There’s more to think about in Germany than the odd neo-Nazi being turned back by Australian immigration. With only three weeks to go, the forthcoming election on 19 September has been getting plenty of coverage, even in the Australian media, as with this report by James Button in The Age and in this morning’s Australian.

Incumbent chancellor Gerhard Schroeder isn’t ready to be counted out yet, despite the fact that his political obituaries were being written months ago. He came from behind to win the last election, in 2002, on the strength of his opposition to the Iraq war. If he can do it again, it will be one of the great political comebacks.

There are five parties that will be represented in the new German parliament. From right to left, they are the opposition Christian Democrats (CDU), the Liberals (FDP), the governing Social Democrats (SPD), their coalition partners the Greens, and the Left Party of ex-communists and SPD defectors.

The key question is whether the first of these two will have a majority of seats between them. The opinion polls have had them well in front for a long time; and while their lead has been slipping, at present they are still hanging on to a majority. If that holds, they will form a coalition government, and CDU leader Angela Merkel will become Germany’s first female chancellor.

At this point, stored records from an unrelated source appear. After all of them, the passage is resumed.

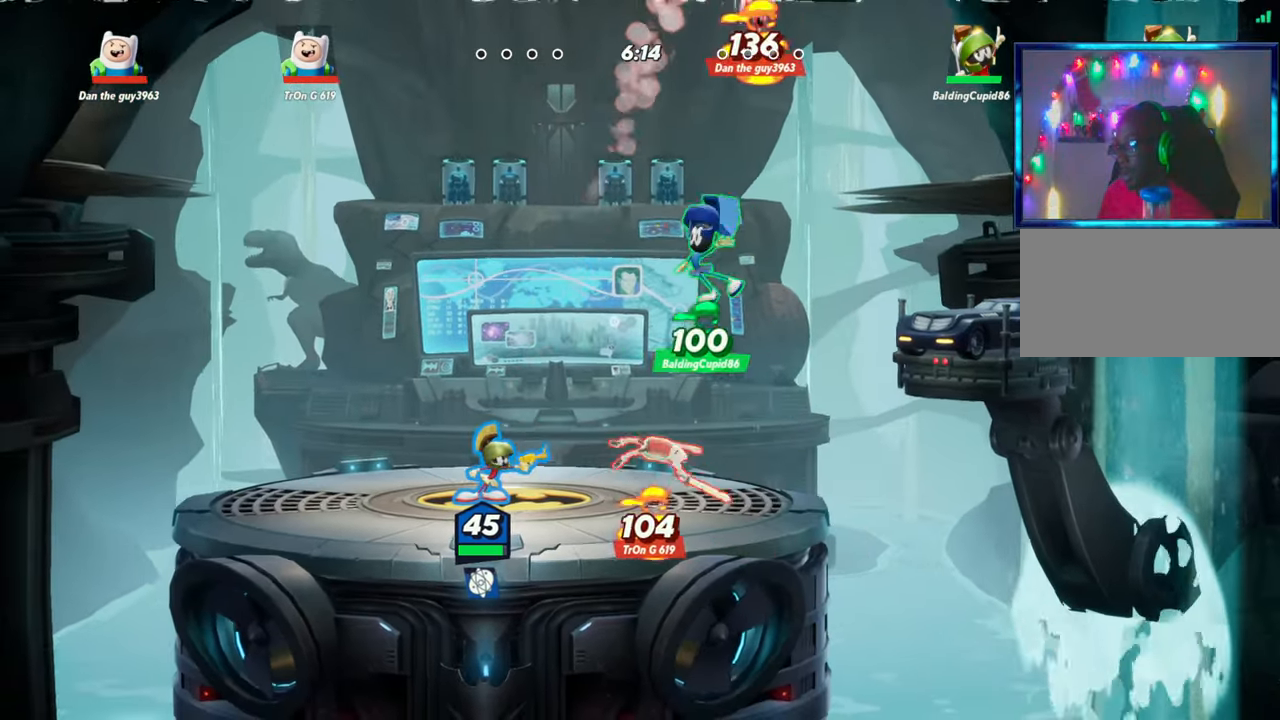
{"buttons": [], "left_stick": "center", "events": [[433, "R1", "up"], [500, "left_stick", "center"]]}
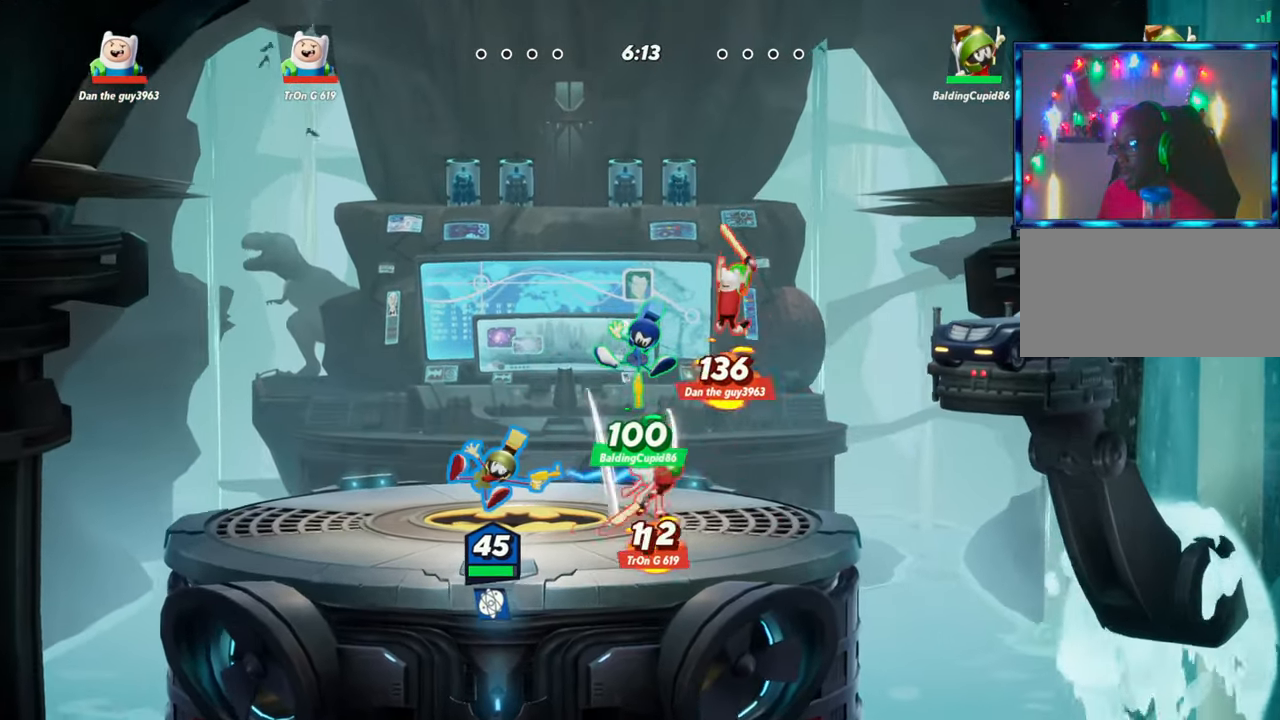
{"buttons": ["L1"], "left_stick": "down", "events": [[200, "left_stick", "right"], [300, "left_stick", "down"], [383, "L1", "down"]]}
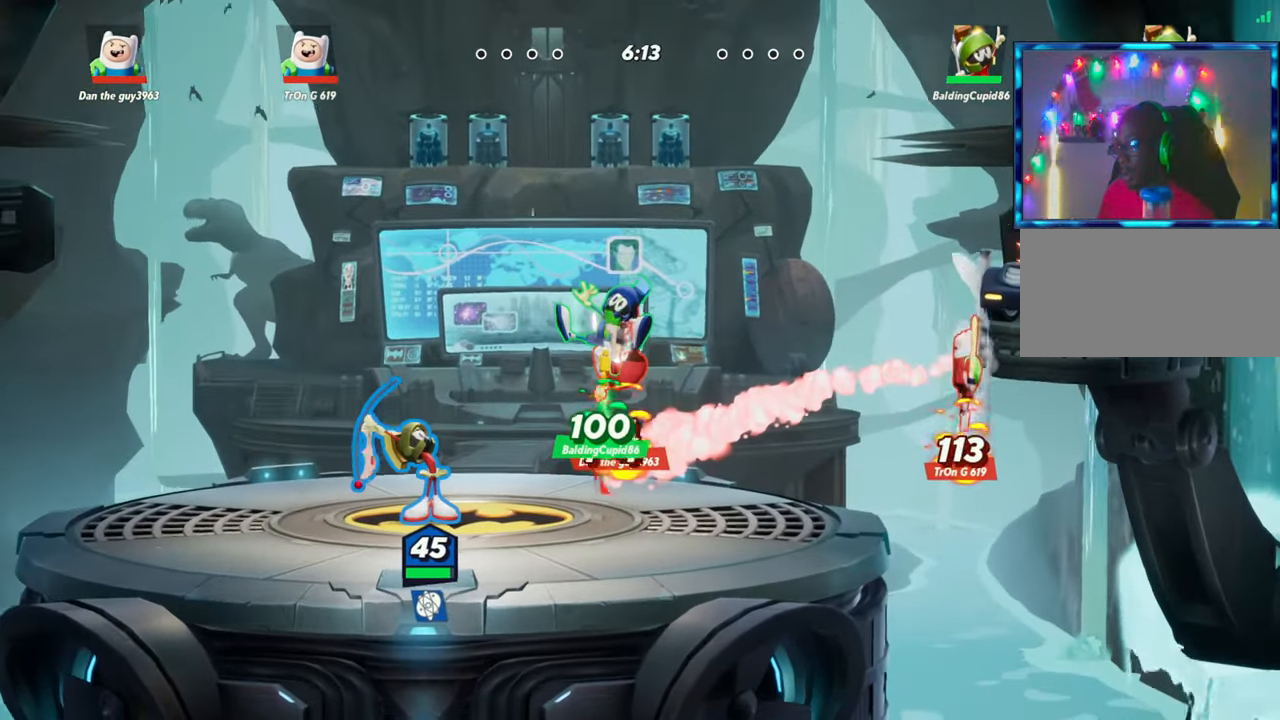
{"buttons": ["L1"], "left_stick": "down", "events": []}
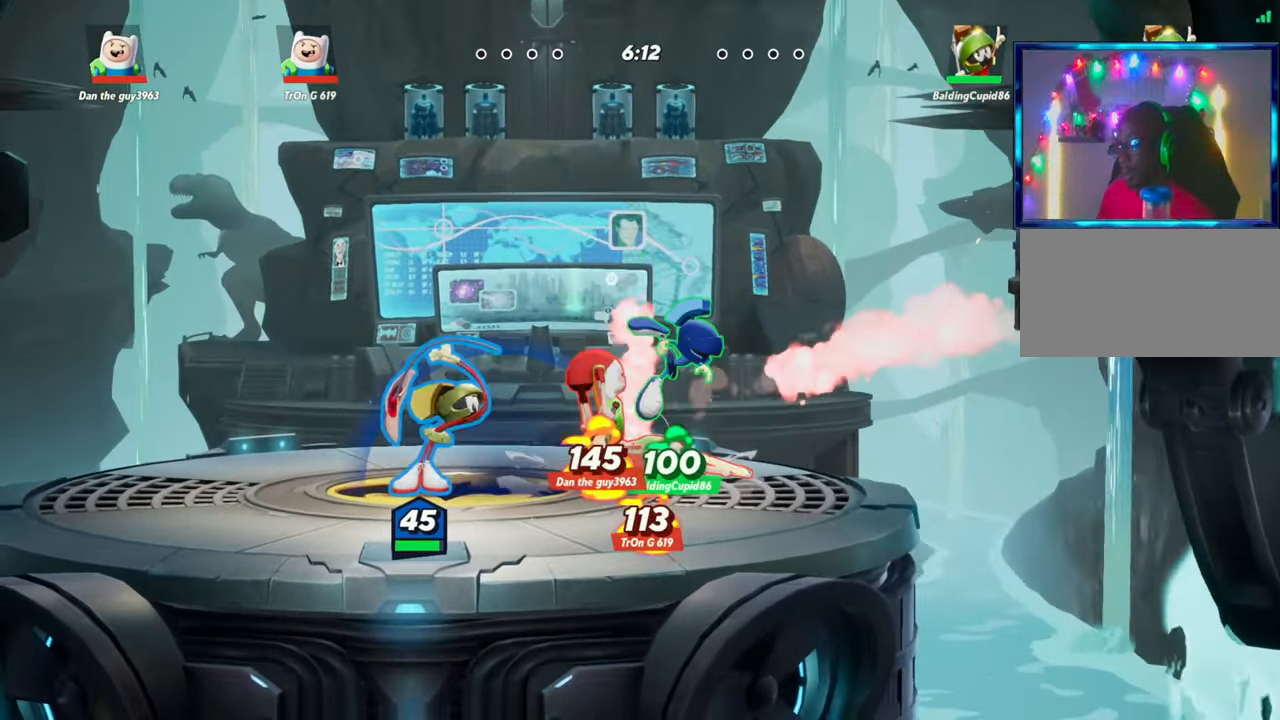
{"buttons": ["L1"], "left_stick": "down", "events": []}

But if the CDU-FDP combination falls short, things will get interesting. Neither major party will go into coalition with the ex-communists, so there seem to be three possibilities. There could be a minority SPD-Greens government with the tacit support of the Left Party; or a grand coalition between the CDU and the SPD, locking out the smaller parties; or the FDP could switch sides (as it has done before) and combine with the SPD and Greens to provide a majority.

Most participants agree that Germany is in need of fairly major economic reform, but it is an open question which side is better placed to offer it. Schroeder’s reforms so far have been minor, but enough to earn him plenty of popular ill-will. The CDU, like John Howard here in 1996, seems to be playing both sides: promising further reform, but capitalising on the unpopularity of what has already been done.